What’s driving the explosion is not raw model performance, but form. Moltbot lives inside tools people already use (Slack, email, browsers, task managers) and can chain actions together: reading messages, booking meetings, researching options, drafting responses and executing follow-ups without constant prompting. For many users, this is the first time an “AI agent” has felt genuinely useful rather than theoretical.
Why marketers should care
- This is the agent UX people actually want. Not another chatbot tab, but an assistant embedded in everyday workflows, capable of handling tasks end-to-end.

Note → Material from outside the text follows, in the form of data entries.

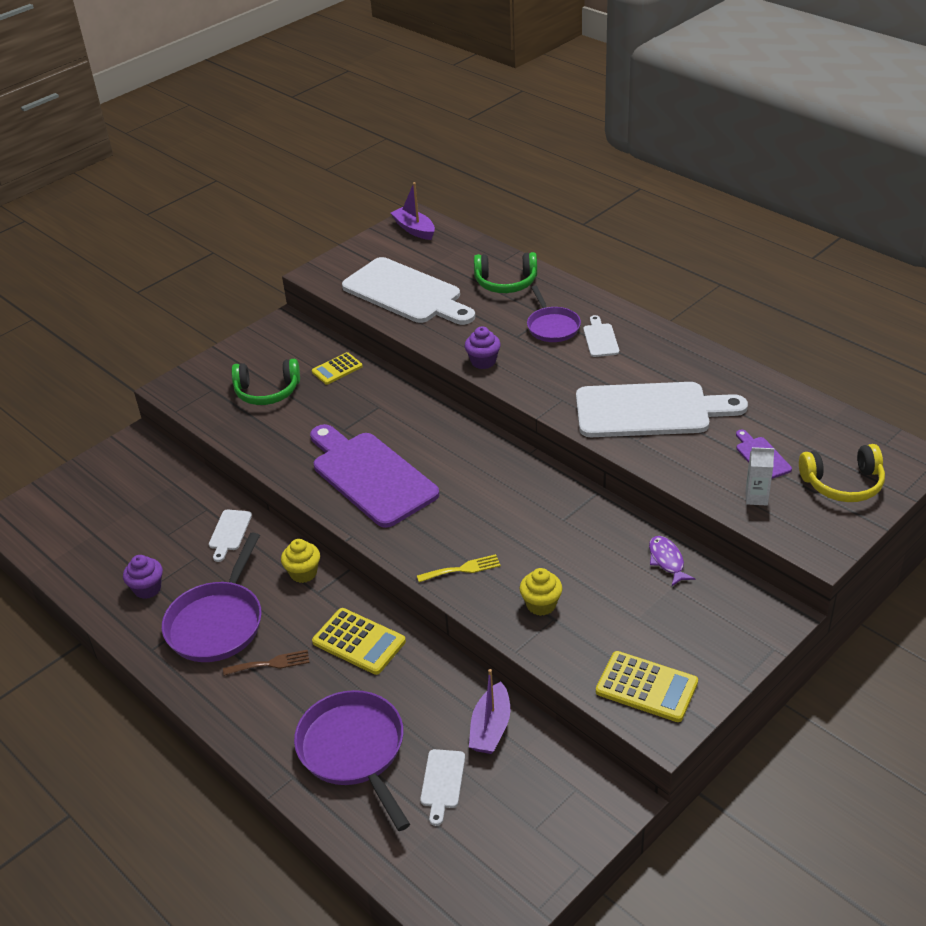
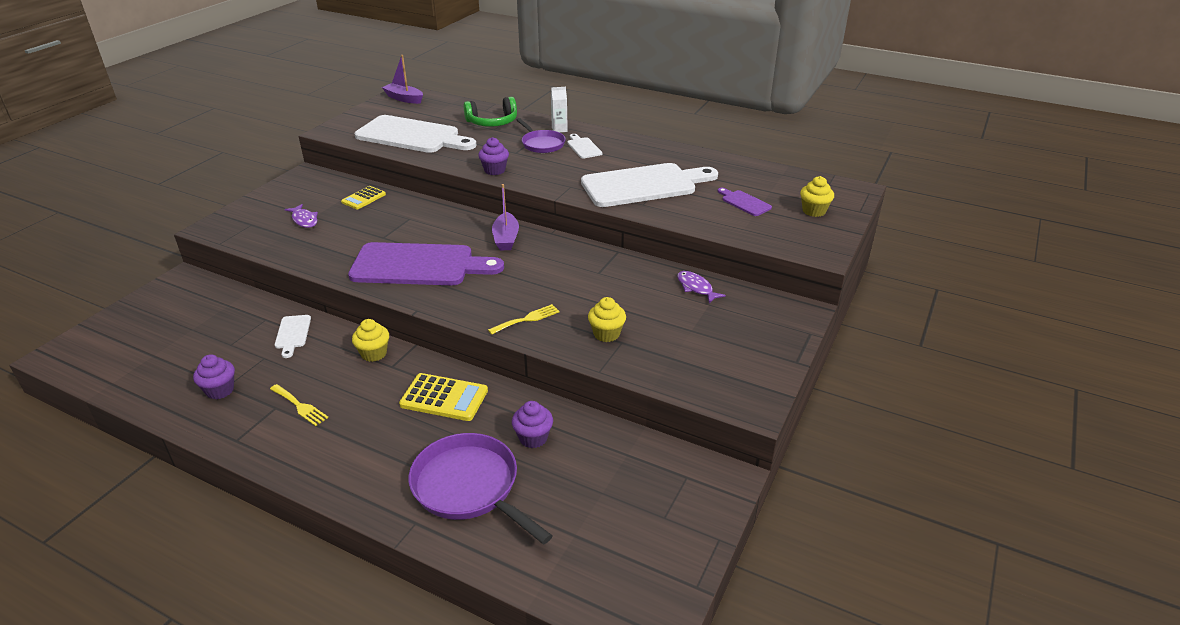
camera: 20 degrees left, 5 degrees down
purple pan [162,533,262,662] -> yellow fork [270,384,328,426]
brown fork [223,650,309,676] -> none
green headphones [231,359,300,405] -> purple fish [285,204,318,228]
purple cutting board [310,424,439,528] -> purple cutting board turned 150 degrees clockwise [348,242,504,285]
white cutting board [420,749,465,826] -> none
purple boat [469,669,510,754] -> purple boat moved to [492,184,519,250]
yellow calculator [596,651,698,722] -> none
white carton [745,447,774,506] -> white carton moved to [551,87,568,133]
yellow headphones [799,444,885,502] -> yellow cupcake [800,176,834,217]
none -> purple cupcake [512,401,553,448]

- Agentic brand risk is real and accelerating. As consumers start delegating decisions to agents like this, brands will increasingly be judged on what an agent can verify quickly: price, delivery speed, availability, returns, reviews, trust signals and clear FAQs. If your brand data is incomplete or contradictory, an agent may quietly route around you.

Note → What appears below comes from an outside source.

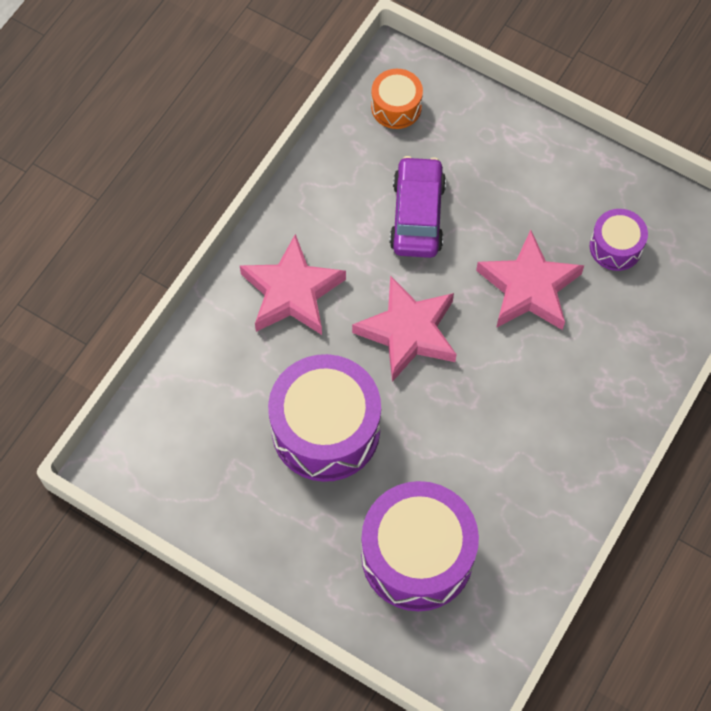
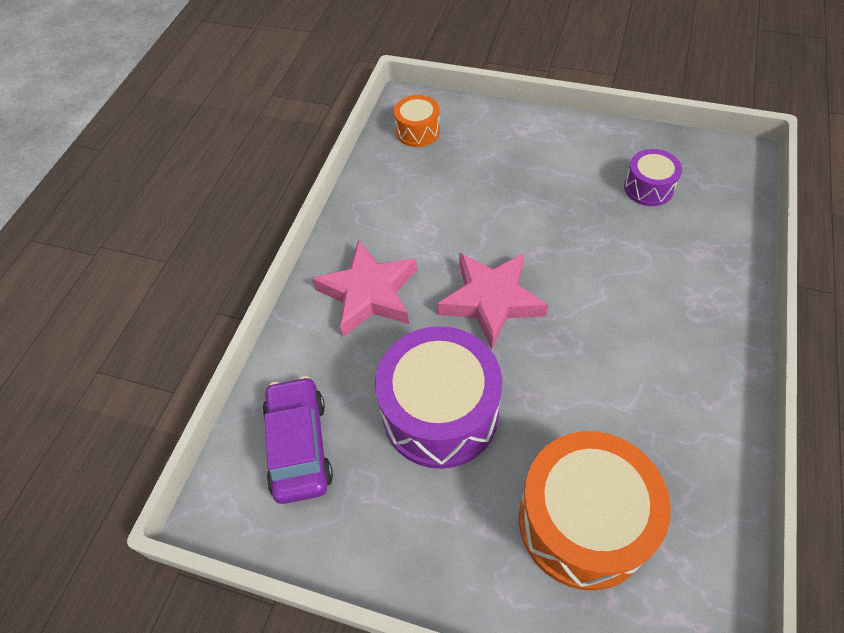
camera: 10 degrees left, 10 degrees down
purple drum [361,481,479,611] -> orange drum [519,431,671,590]
purple car [389,156,446,258] -> purple car moved to [262,376,333,504]
pink star [476,230,584,330] -> none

- The next battleground is partnerships and permissions. Moltbot-style tools sit on top of APIs, inboxes, calendars and commerce systems. Brands that make it easy and safe for agents to access product data, check stock, generate quotes or complete transactions will be disproportionately discoverable in an agent-mediated world.
- Open-source means fast iteration and low control. The same community energy that fuels innovation also creates unpredictability. For marketers, that raises new questions about brand safety, data access and how recommendations are formed when tools evolve in public.
The rebrand to Moltbot may cool the headline hype, but it’s obvious agentic behaviour is moving from concept to habit. 2026 is the year marketers need to think less about “how people search” and more about “how agents decide”.
Google vs BARB on YouTube measurement, as NZ lines up its own review
In the UK, Google has issued cease-and-desist action against BARB/Kantar Media over YouTube measurement that compared YouTube viewing with broadcasters and streamers, reigniting the platform transparency debate.
Meanwhile, TVNZ and Sky are preparing a process to review the NZ TV measurement solution, via a formal tender process. With the Nielsen contract up for review in mid-2027, these two broadcasters are taking the opportunity to assess what a future-fit audience measurement solution should look like for New Zealand.
What this means for NZ marketers
- Measurement is now a strategic negotiation, not a neutral utility. As what we define as “TV” is re-invented and reimagined (and argued over), measurement is a critical battleground in the pursuit of ad dollars.
- Expect more friction around “what counts”. Cross-platform video planning is only as good as the comparability of the data. NZ’s review process is timely, and marketers should push hard for transparency, durability and consistent definitions.
Media idea we love: Stella Artois turns snowfall into a contextual stunt


In January, Stella Artois tapped into record snowfall in Canada. Its smart, context-led activation effectively made weather the media channel. They turned record snowfall into a piece of “only-here, only-now” brand theatre. A giant chalice installation filled with snow to mimic foam, making the weather the creative. It’s a neat reminder that in an age of infinite targeting, situational relevance still hits hardest when it’s simple, timely and designed to be talked about.
Why we love it
- Context is everything. Reactive, but not random: the environment is the message.
- It earns attention. No targeting hack, just a smart, conspicuous idea that people want to talk about.
- It’s brand-correct. The chalice is distinctive, premium and instantly Stella.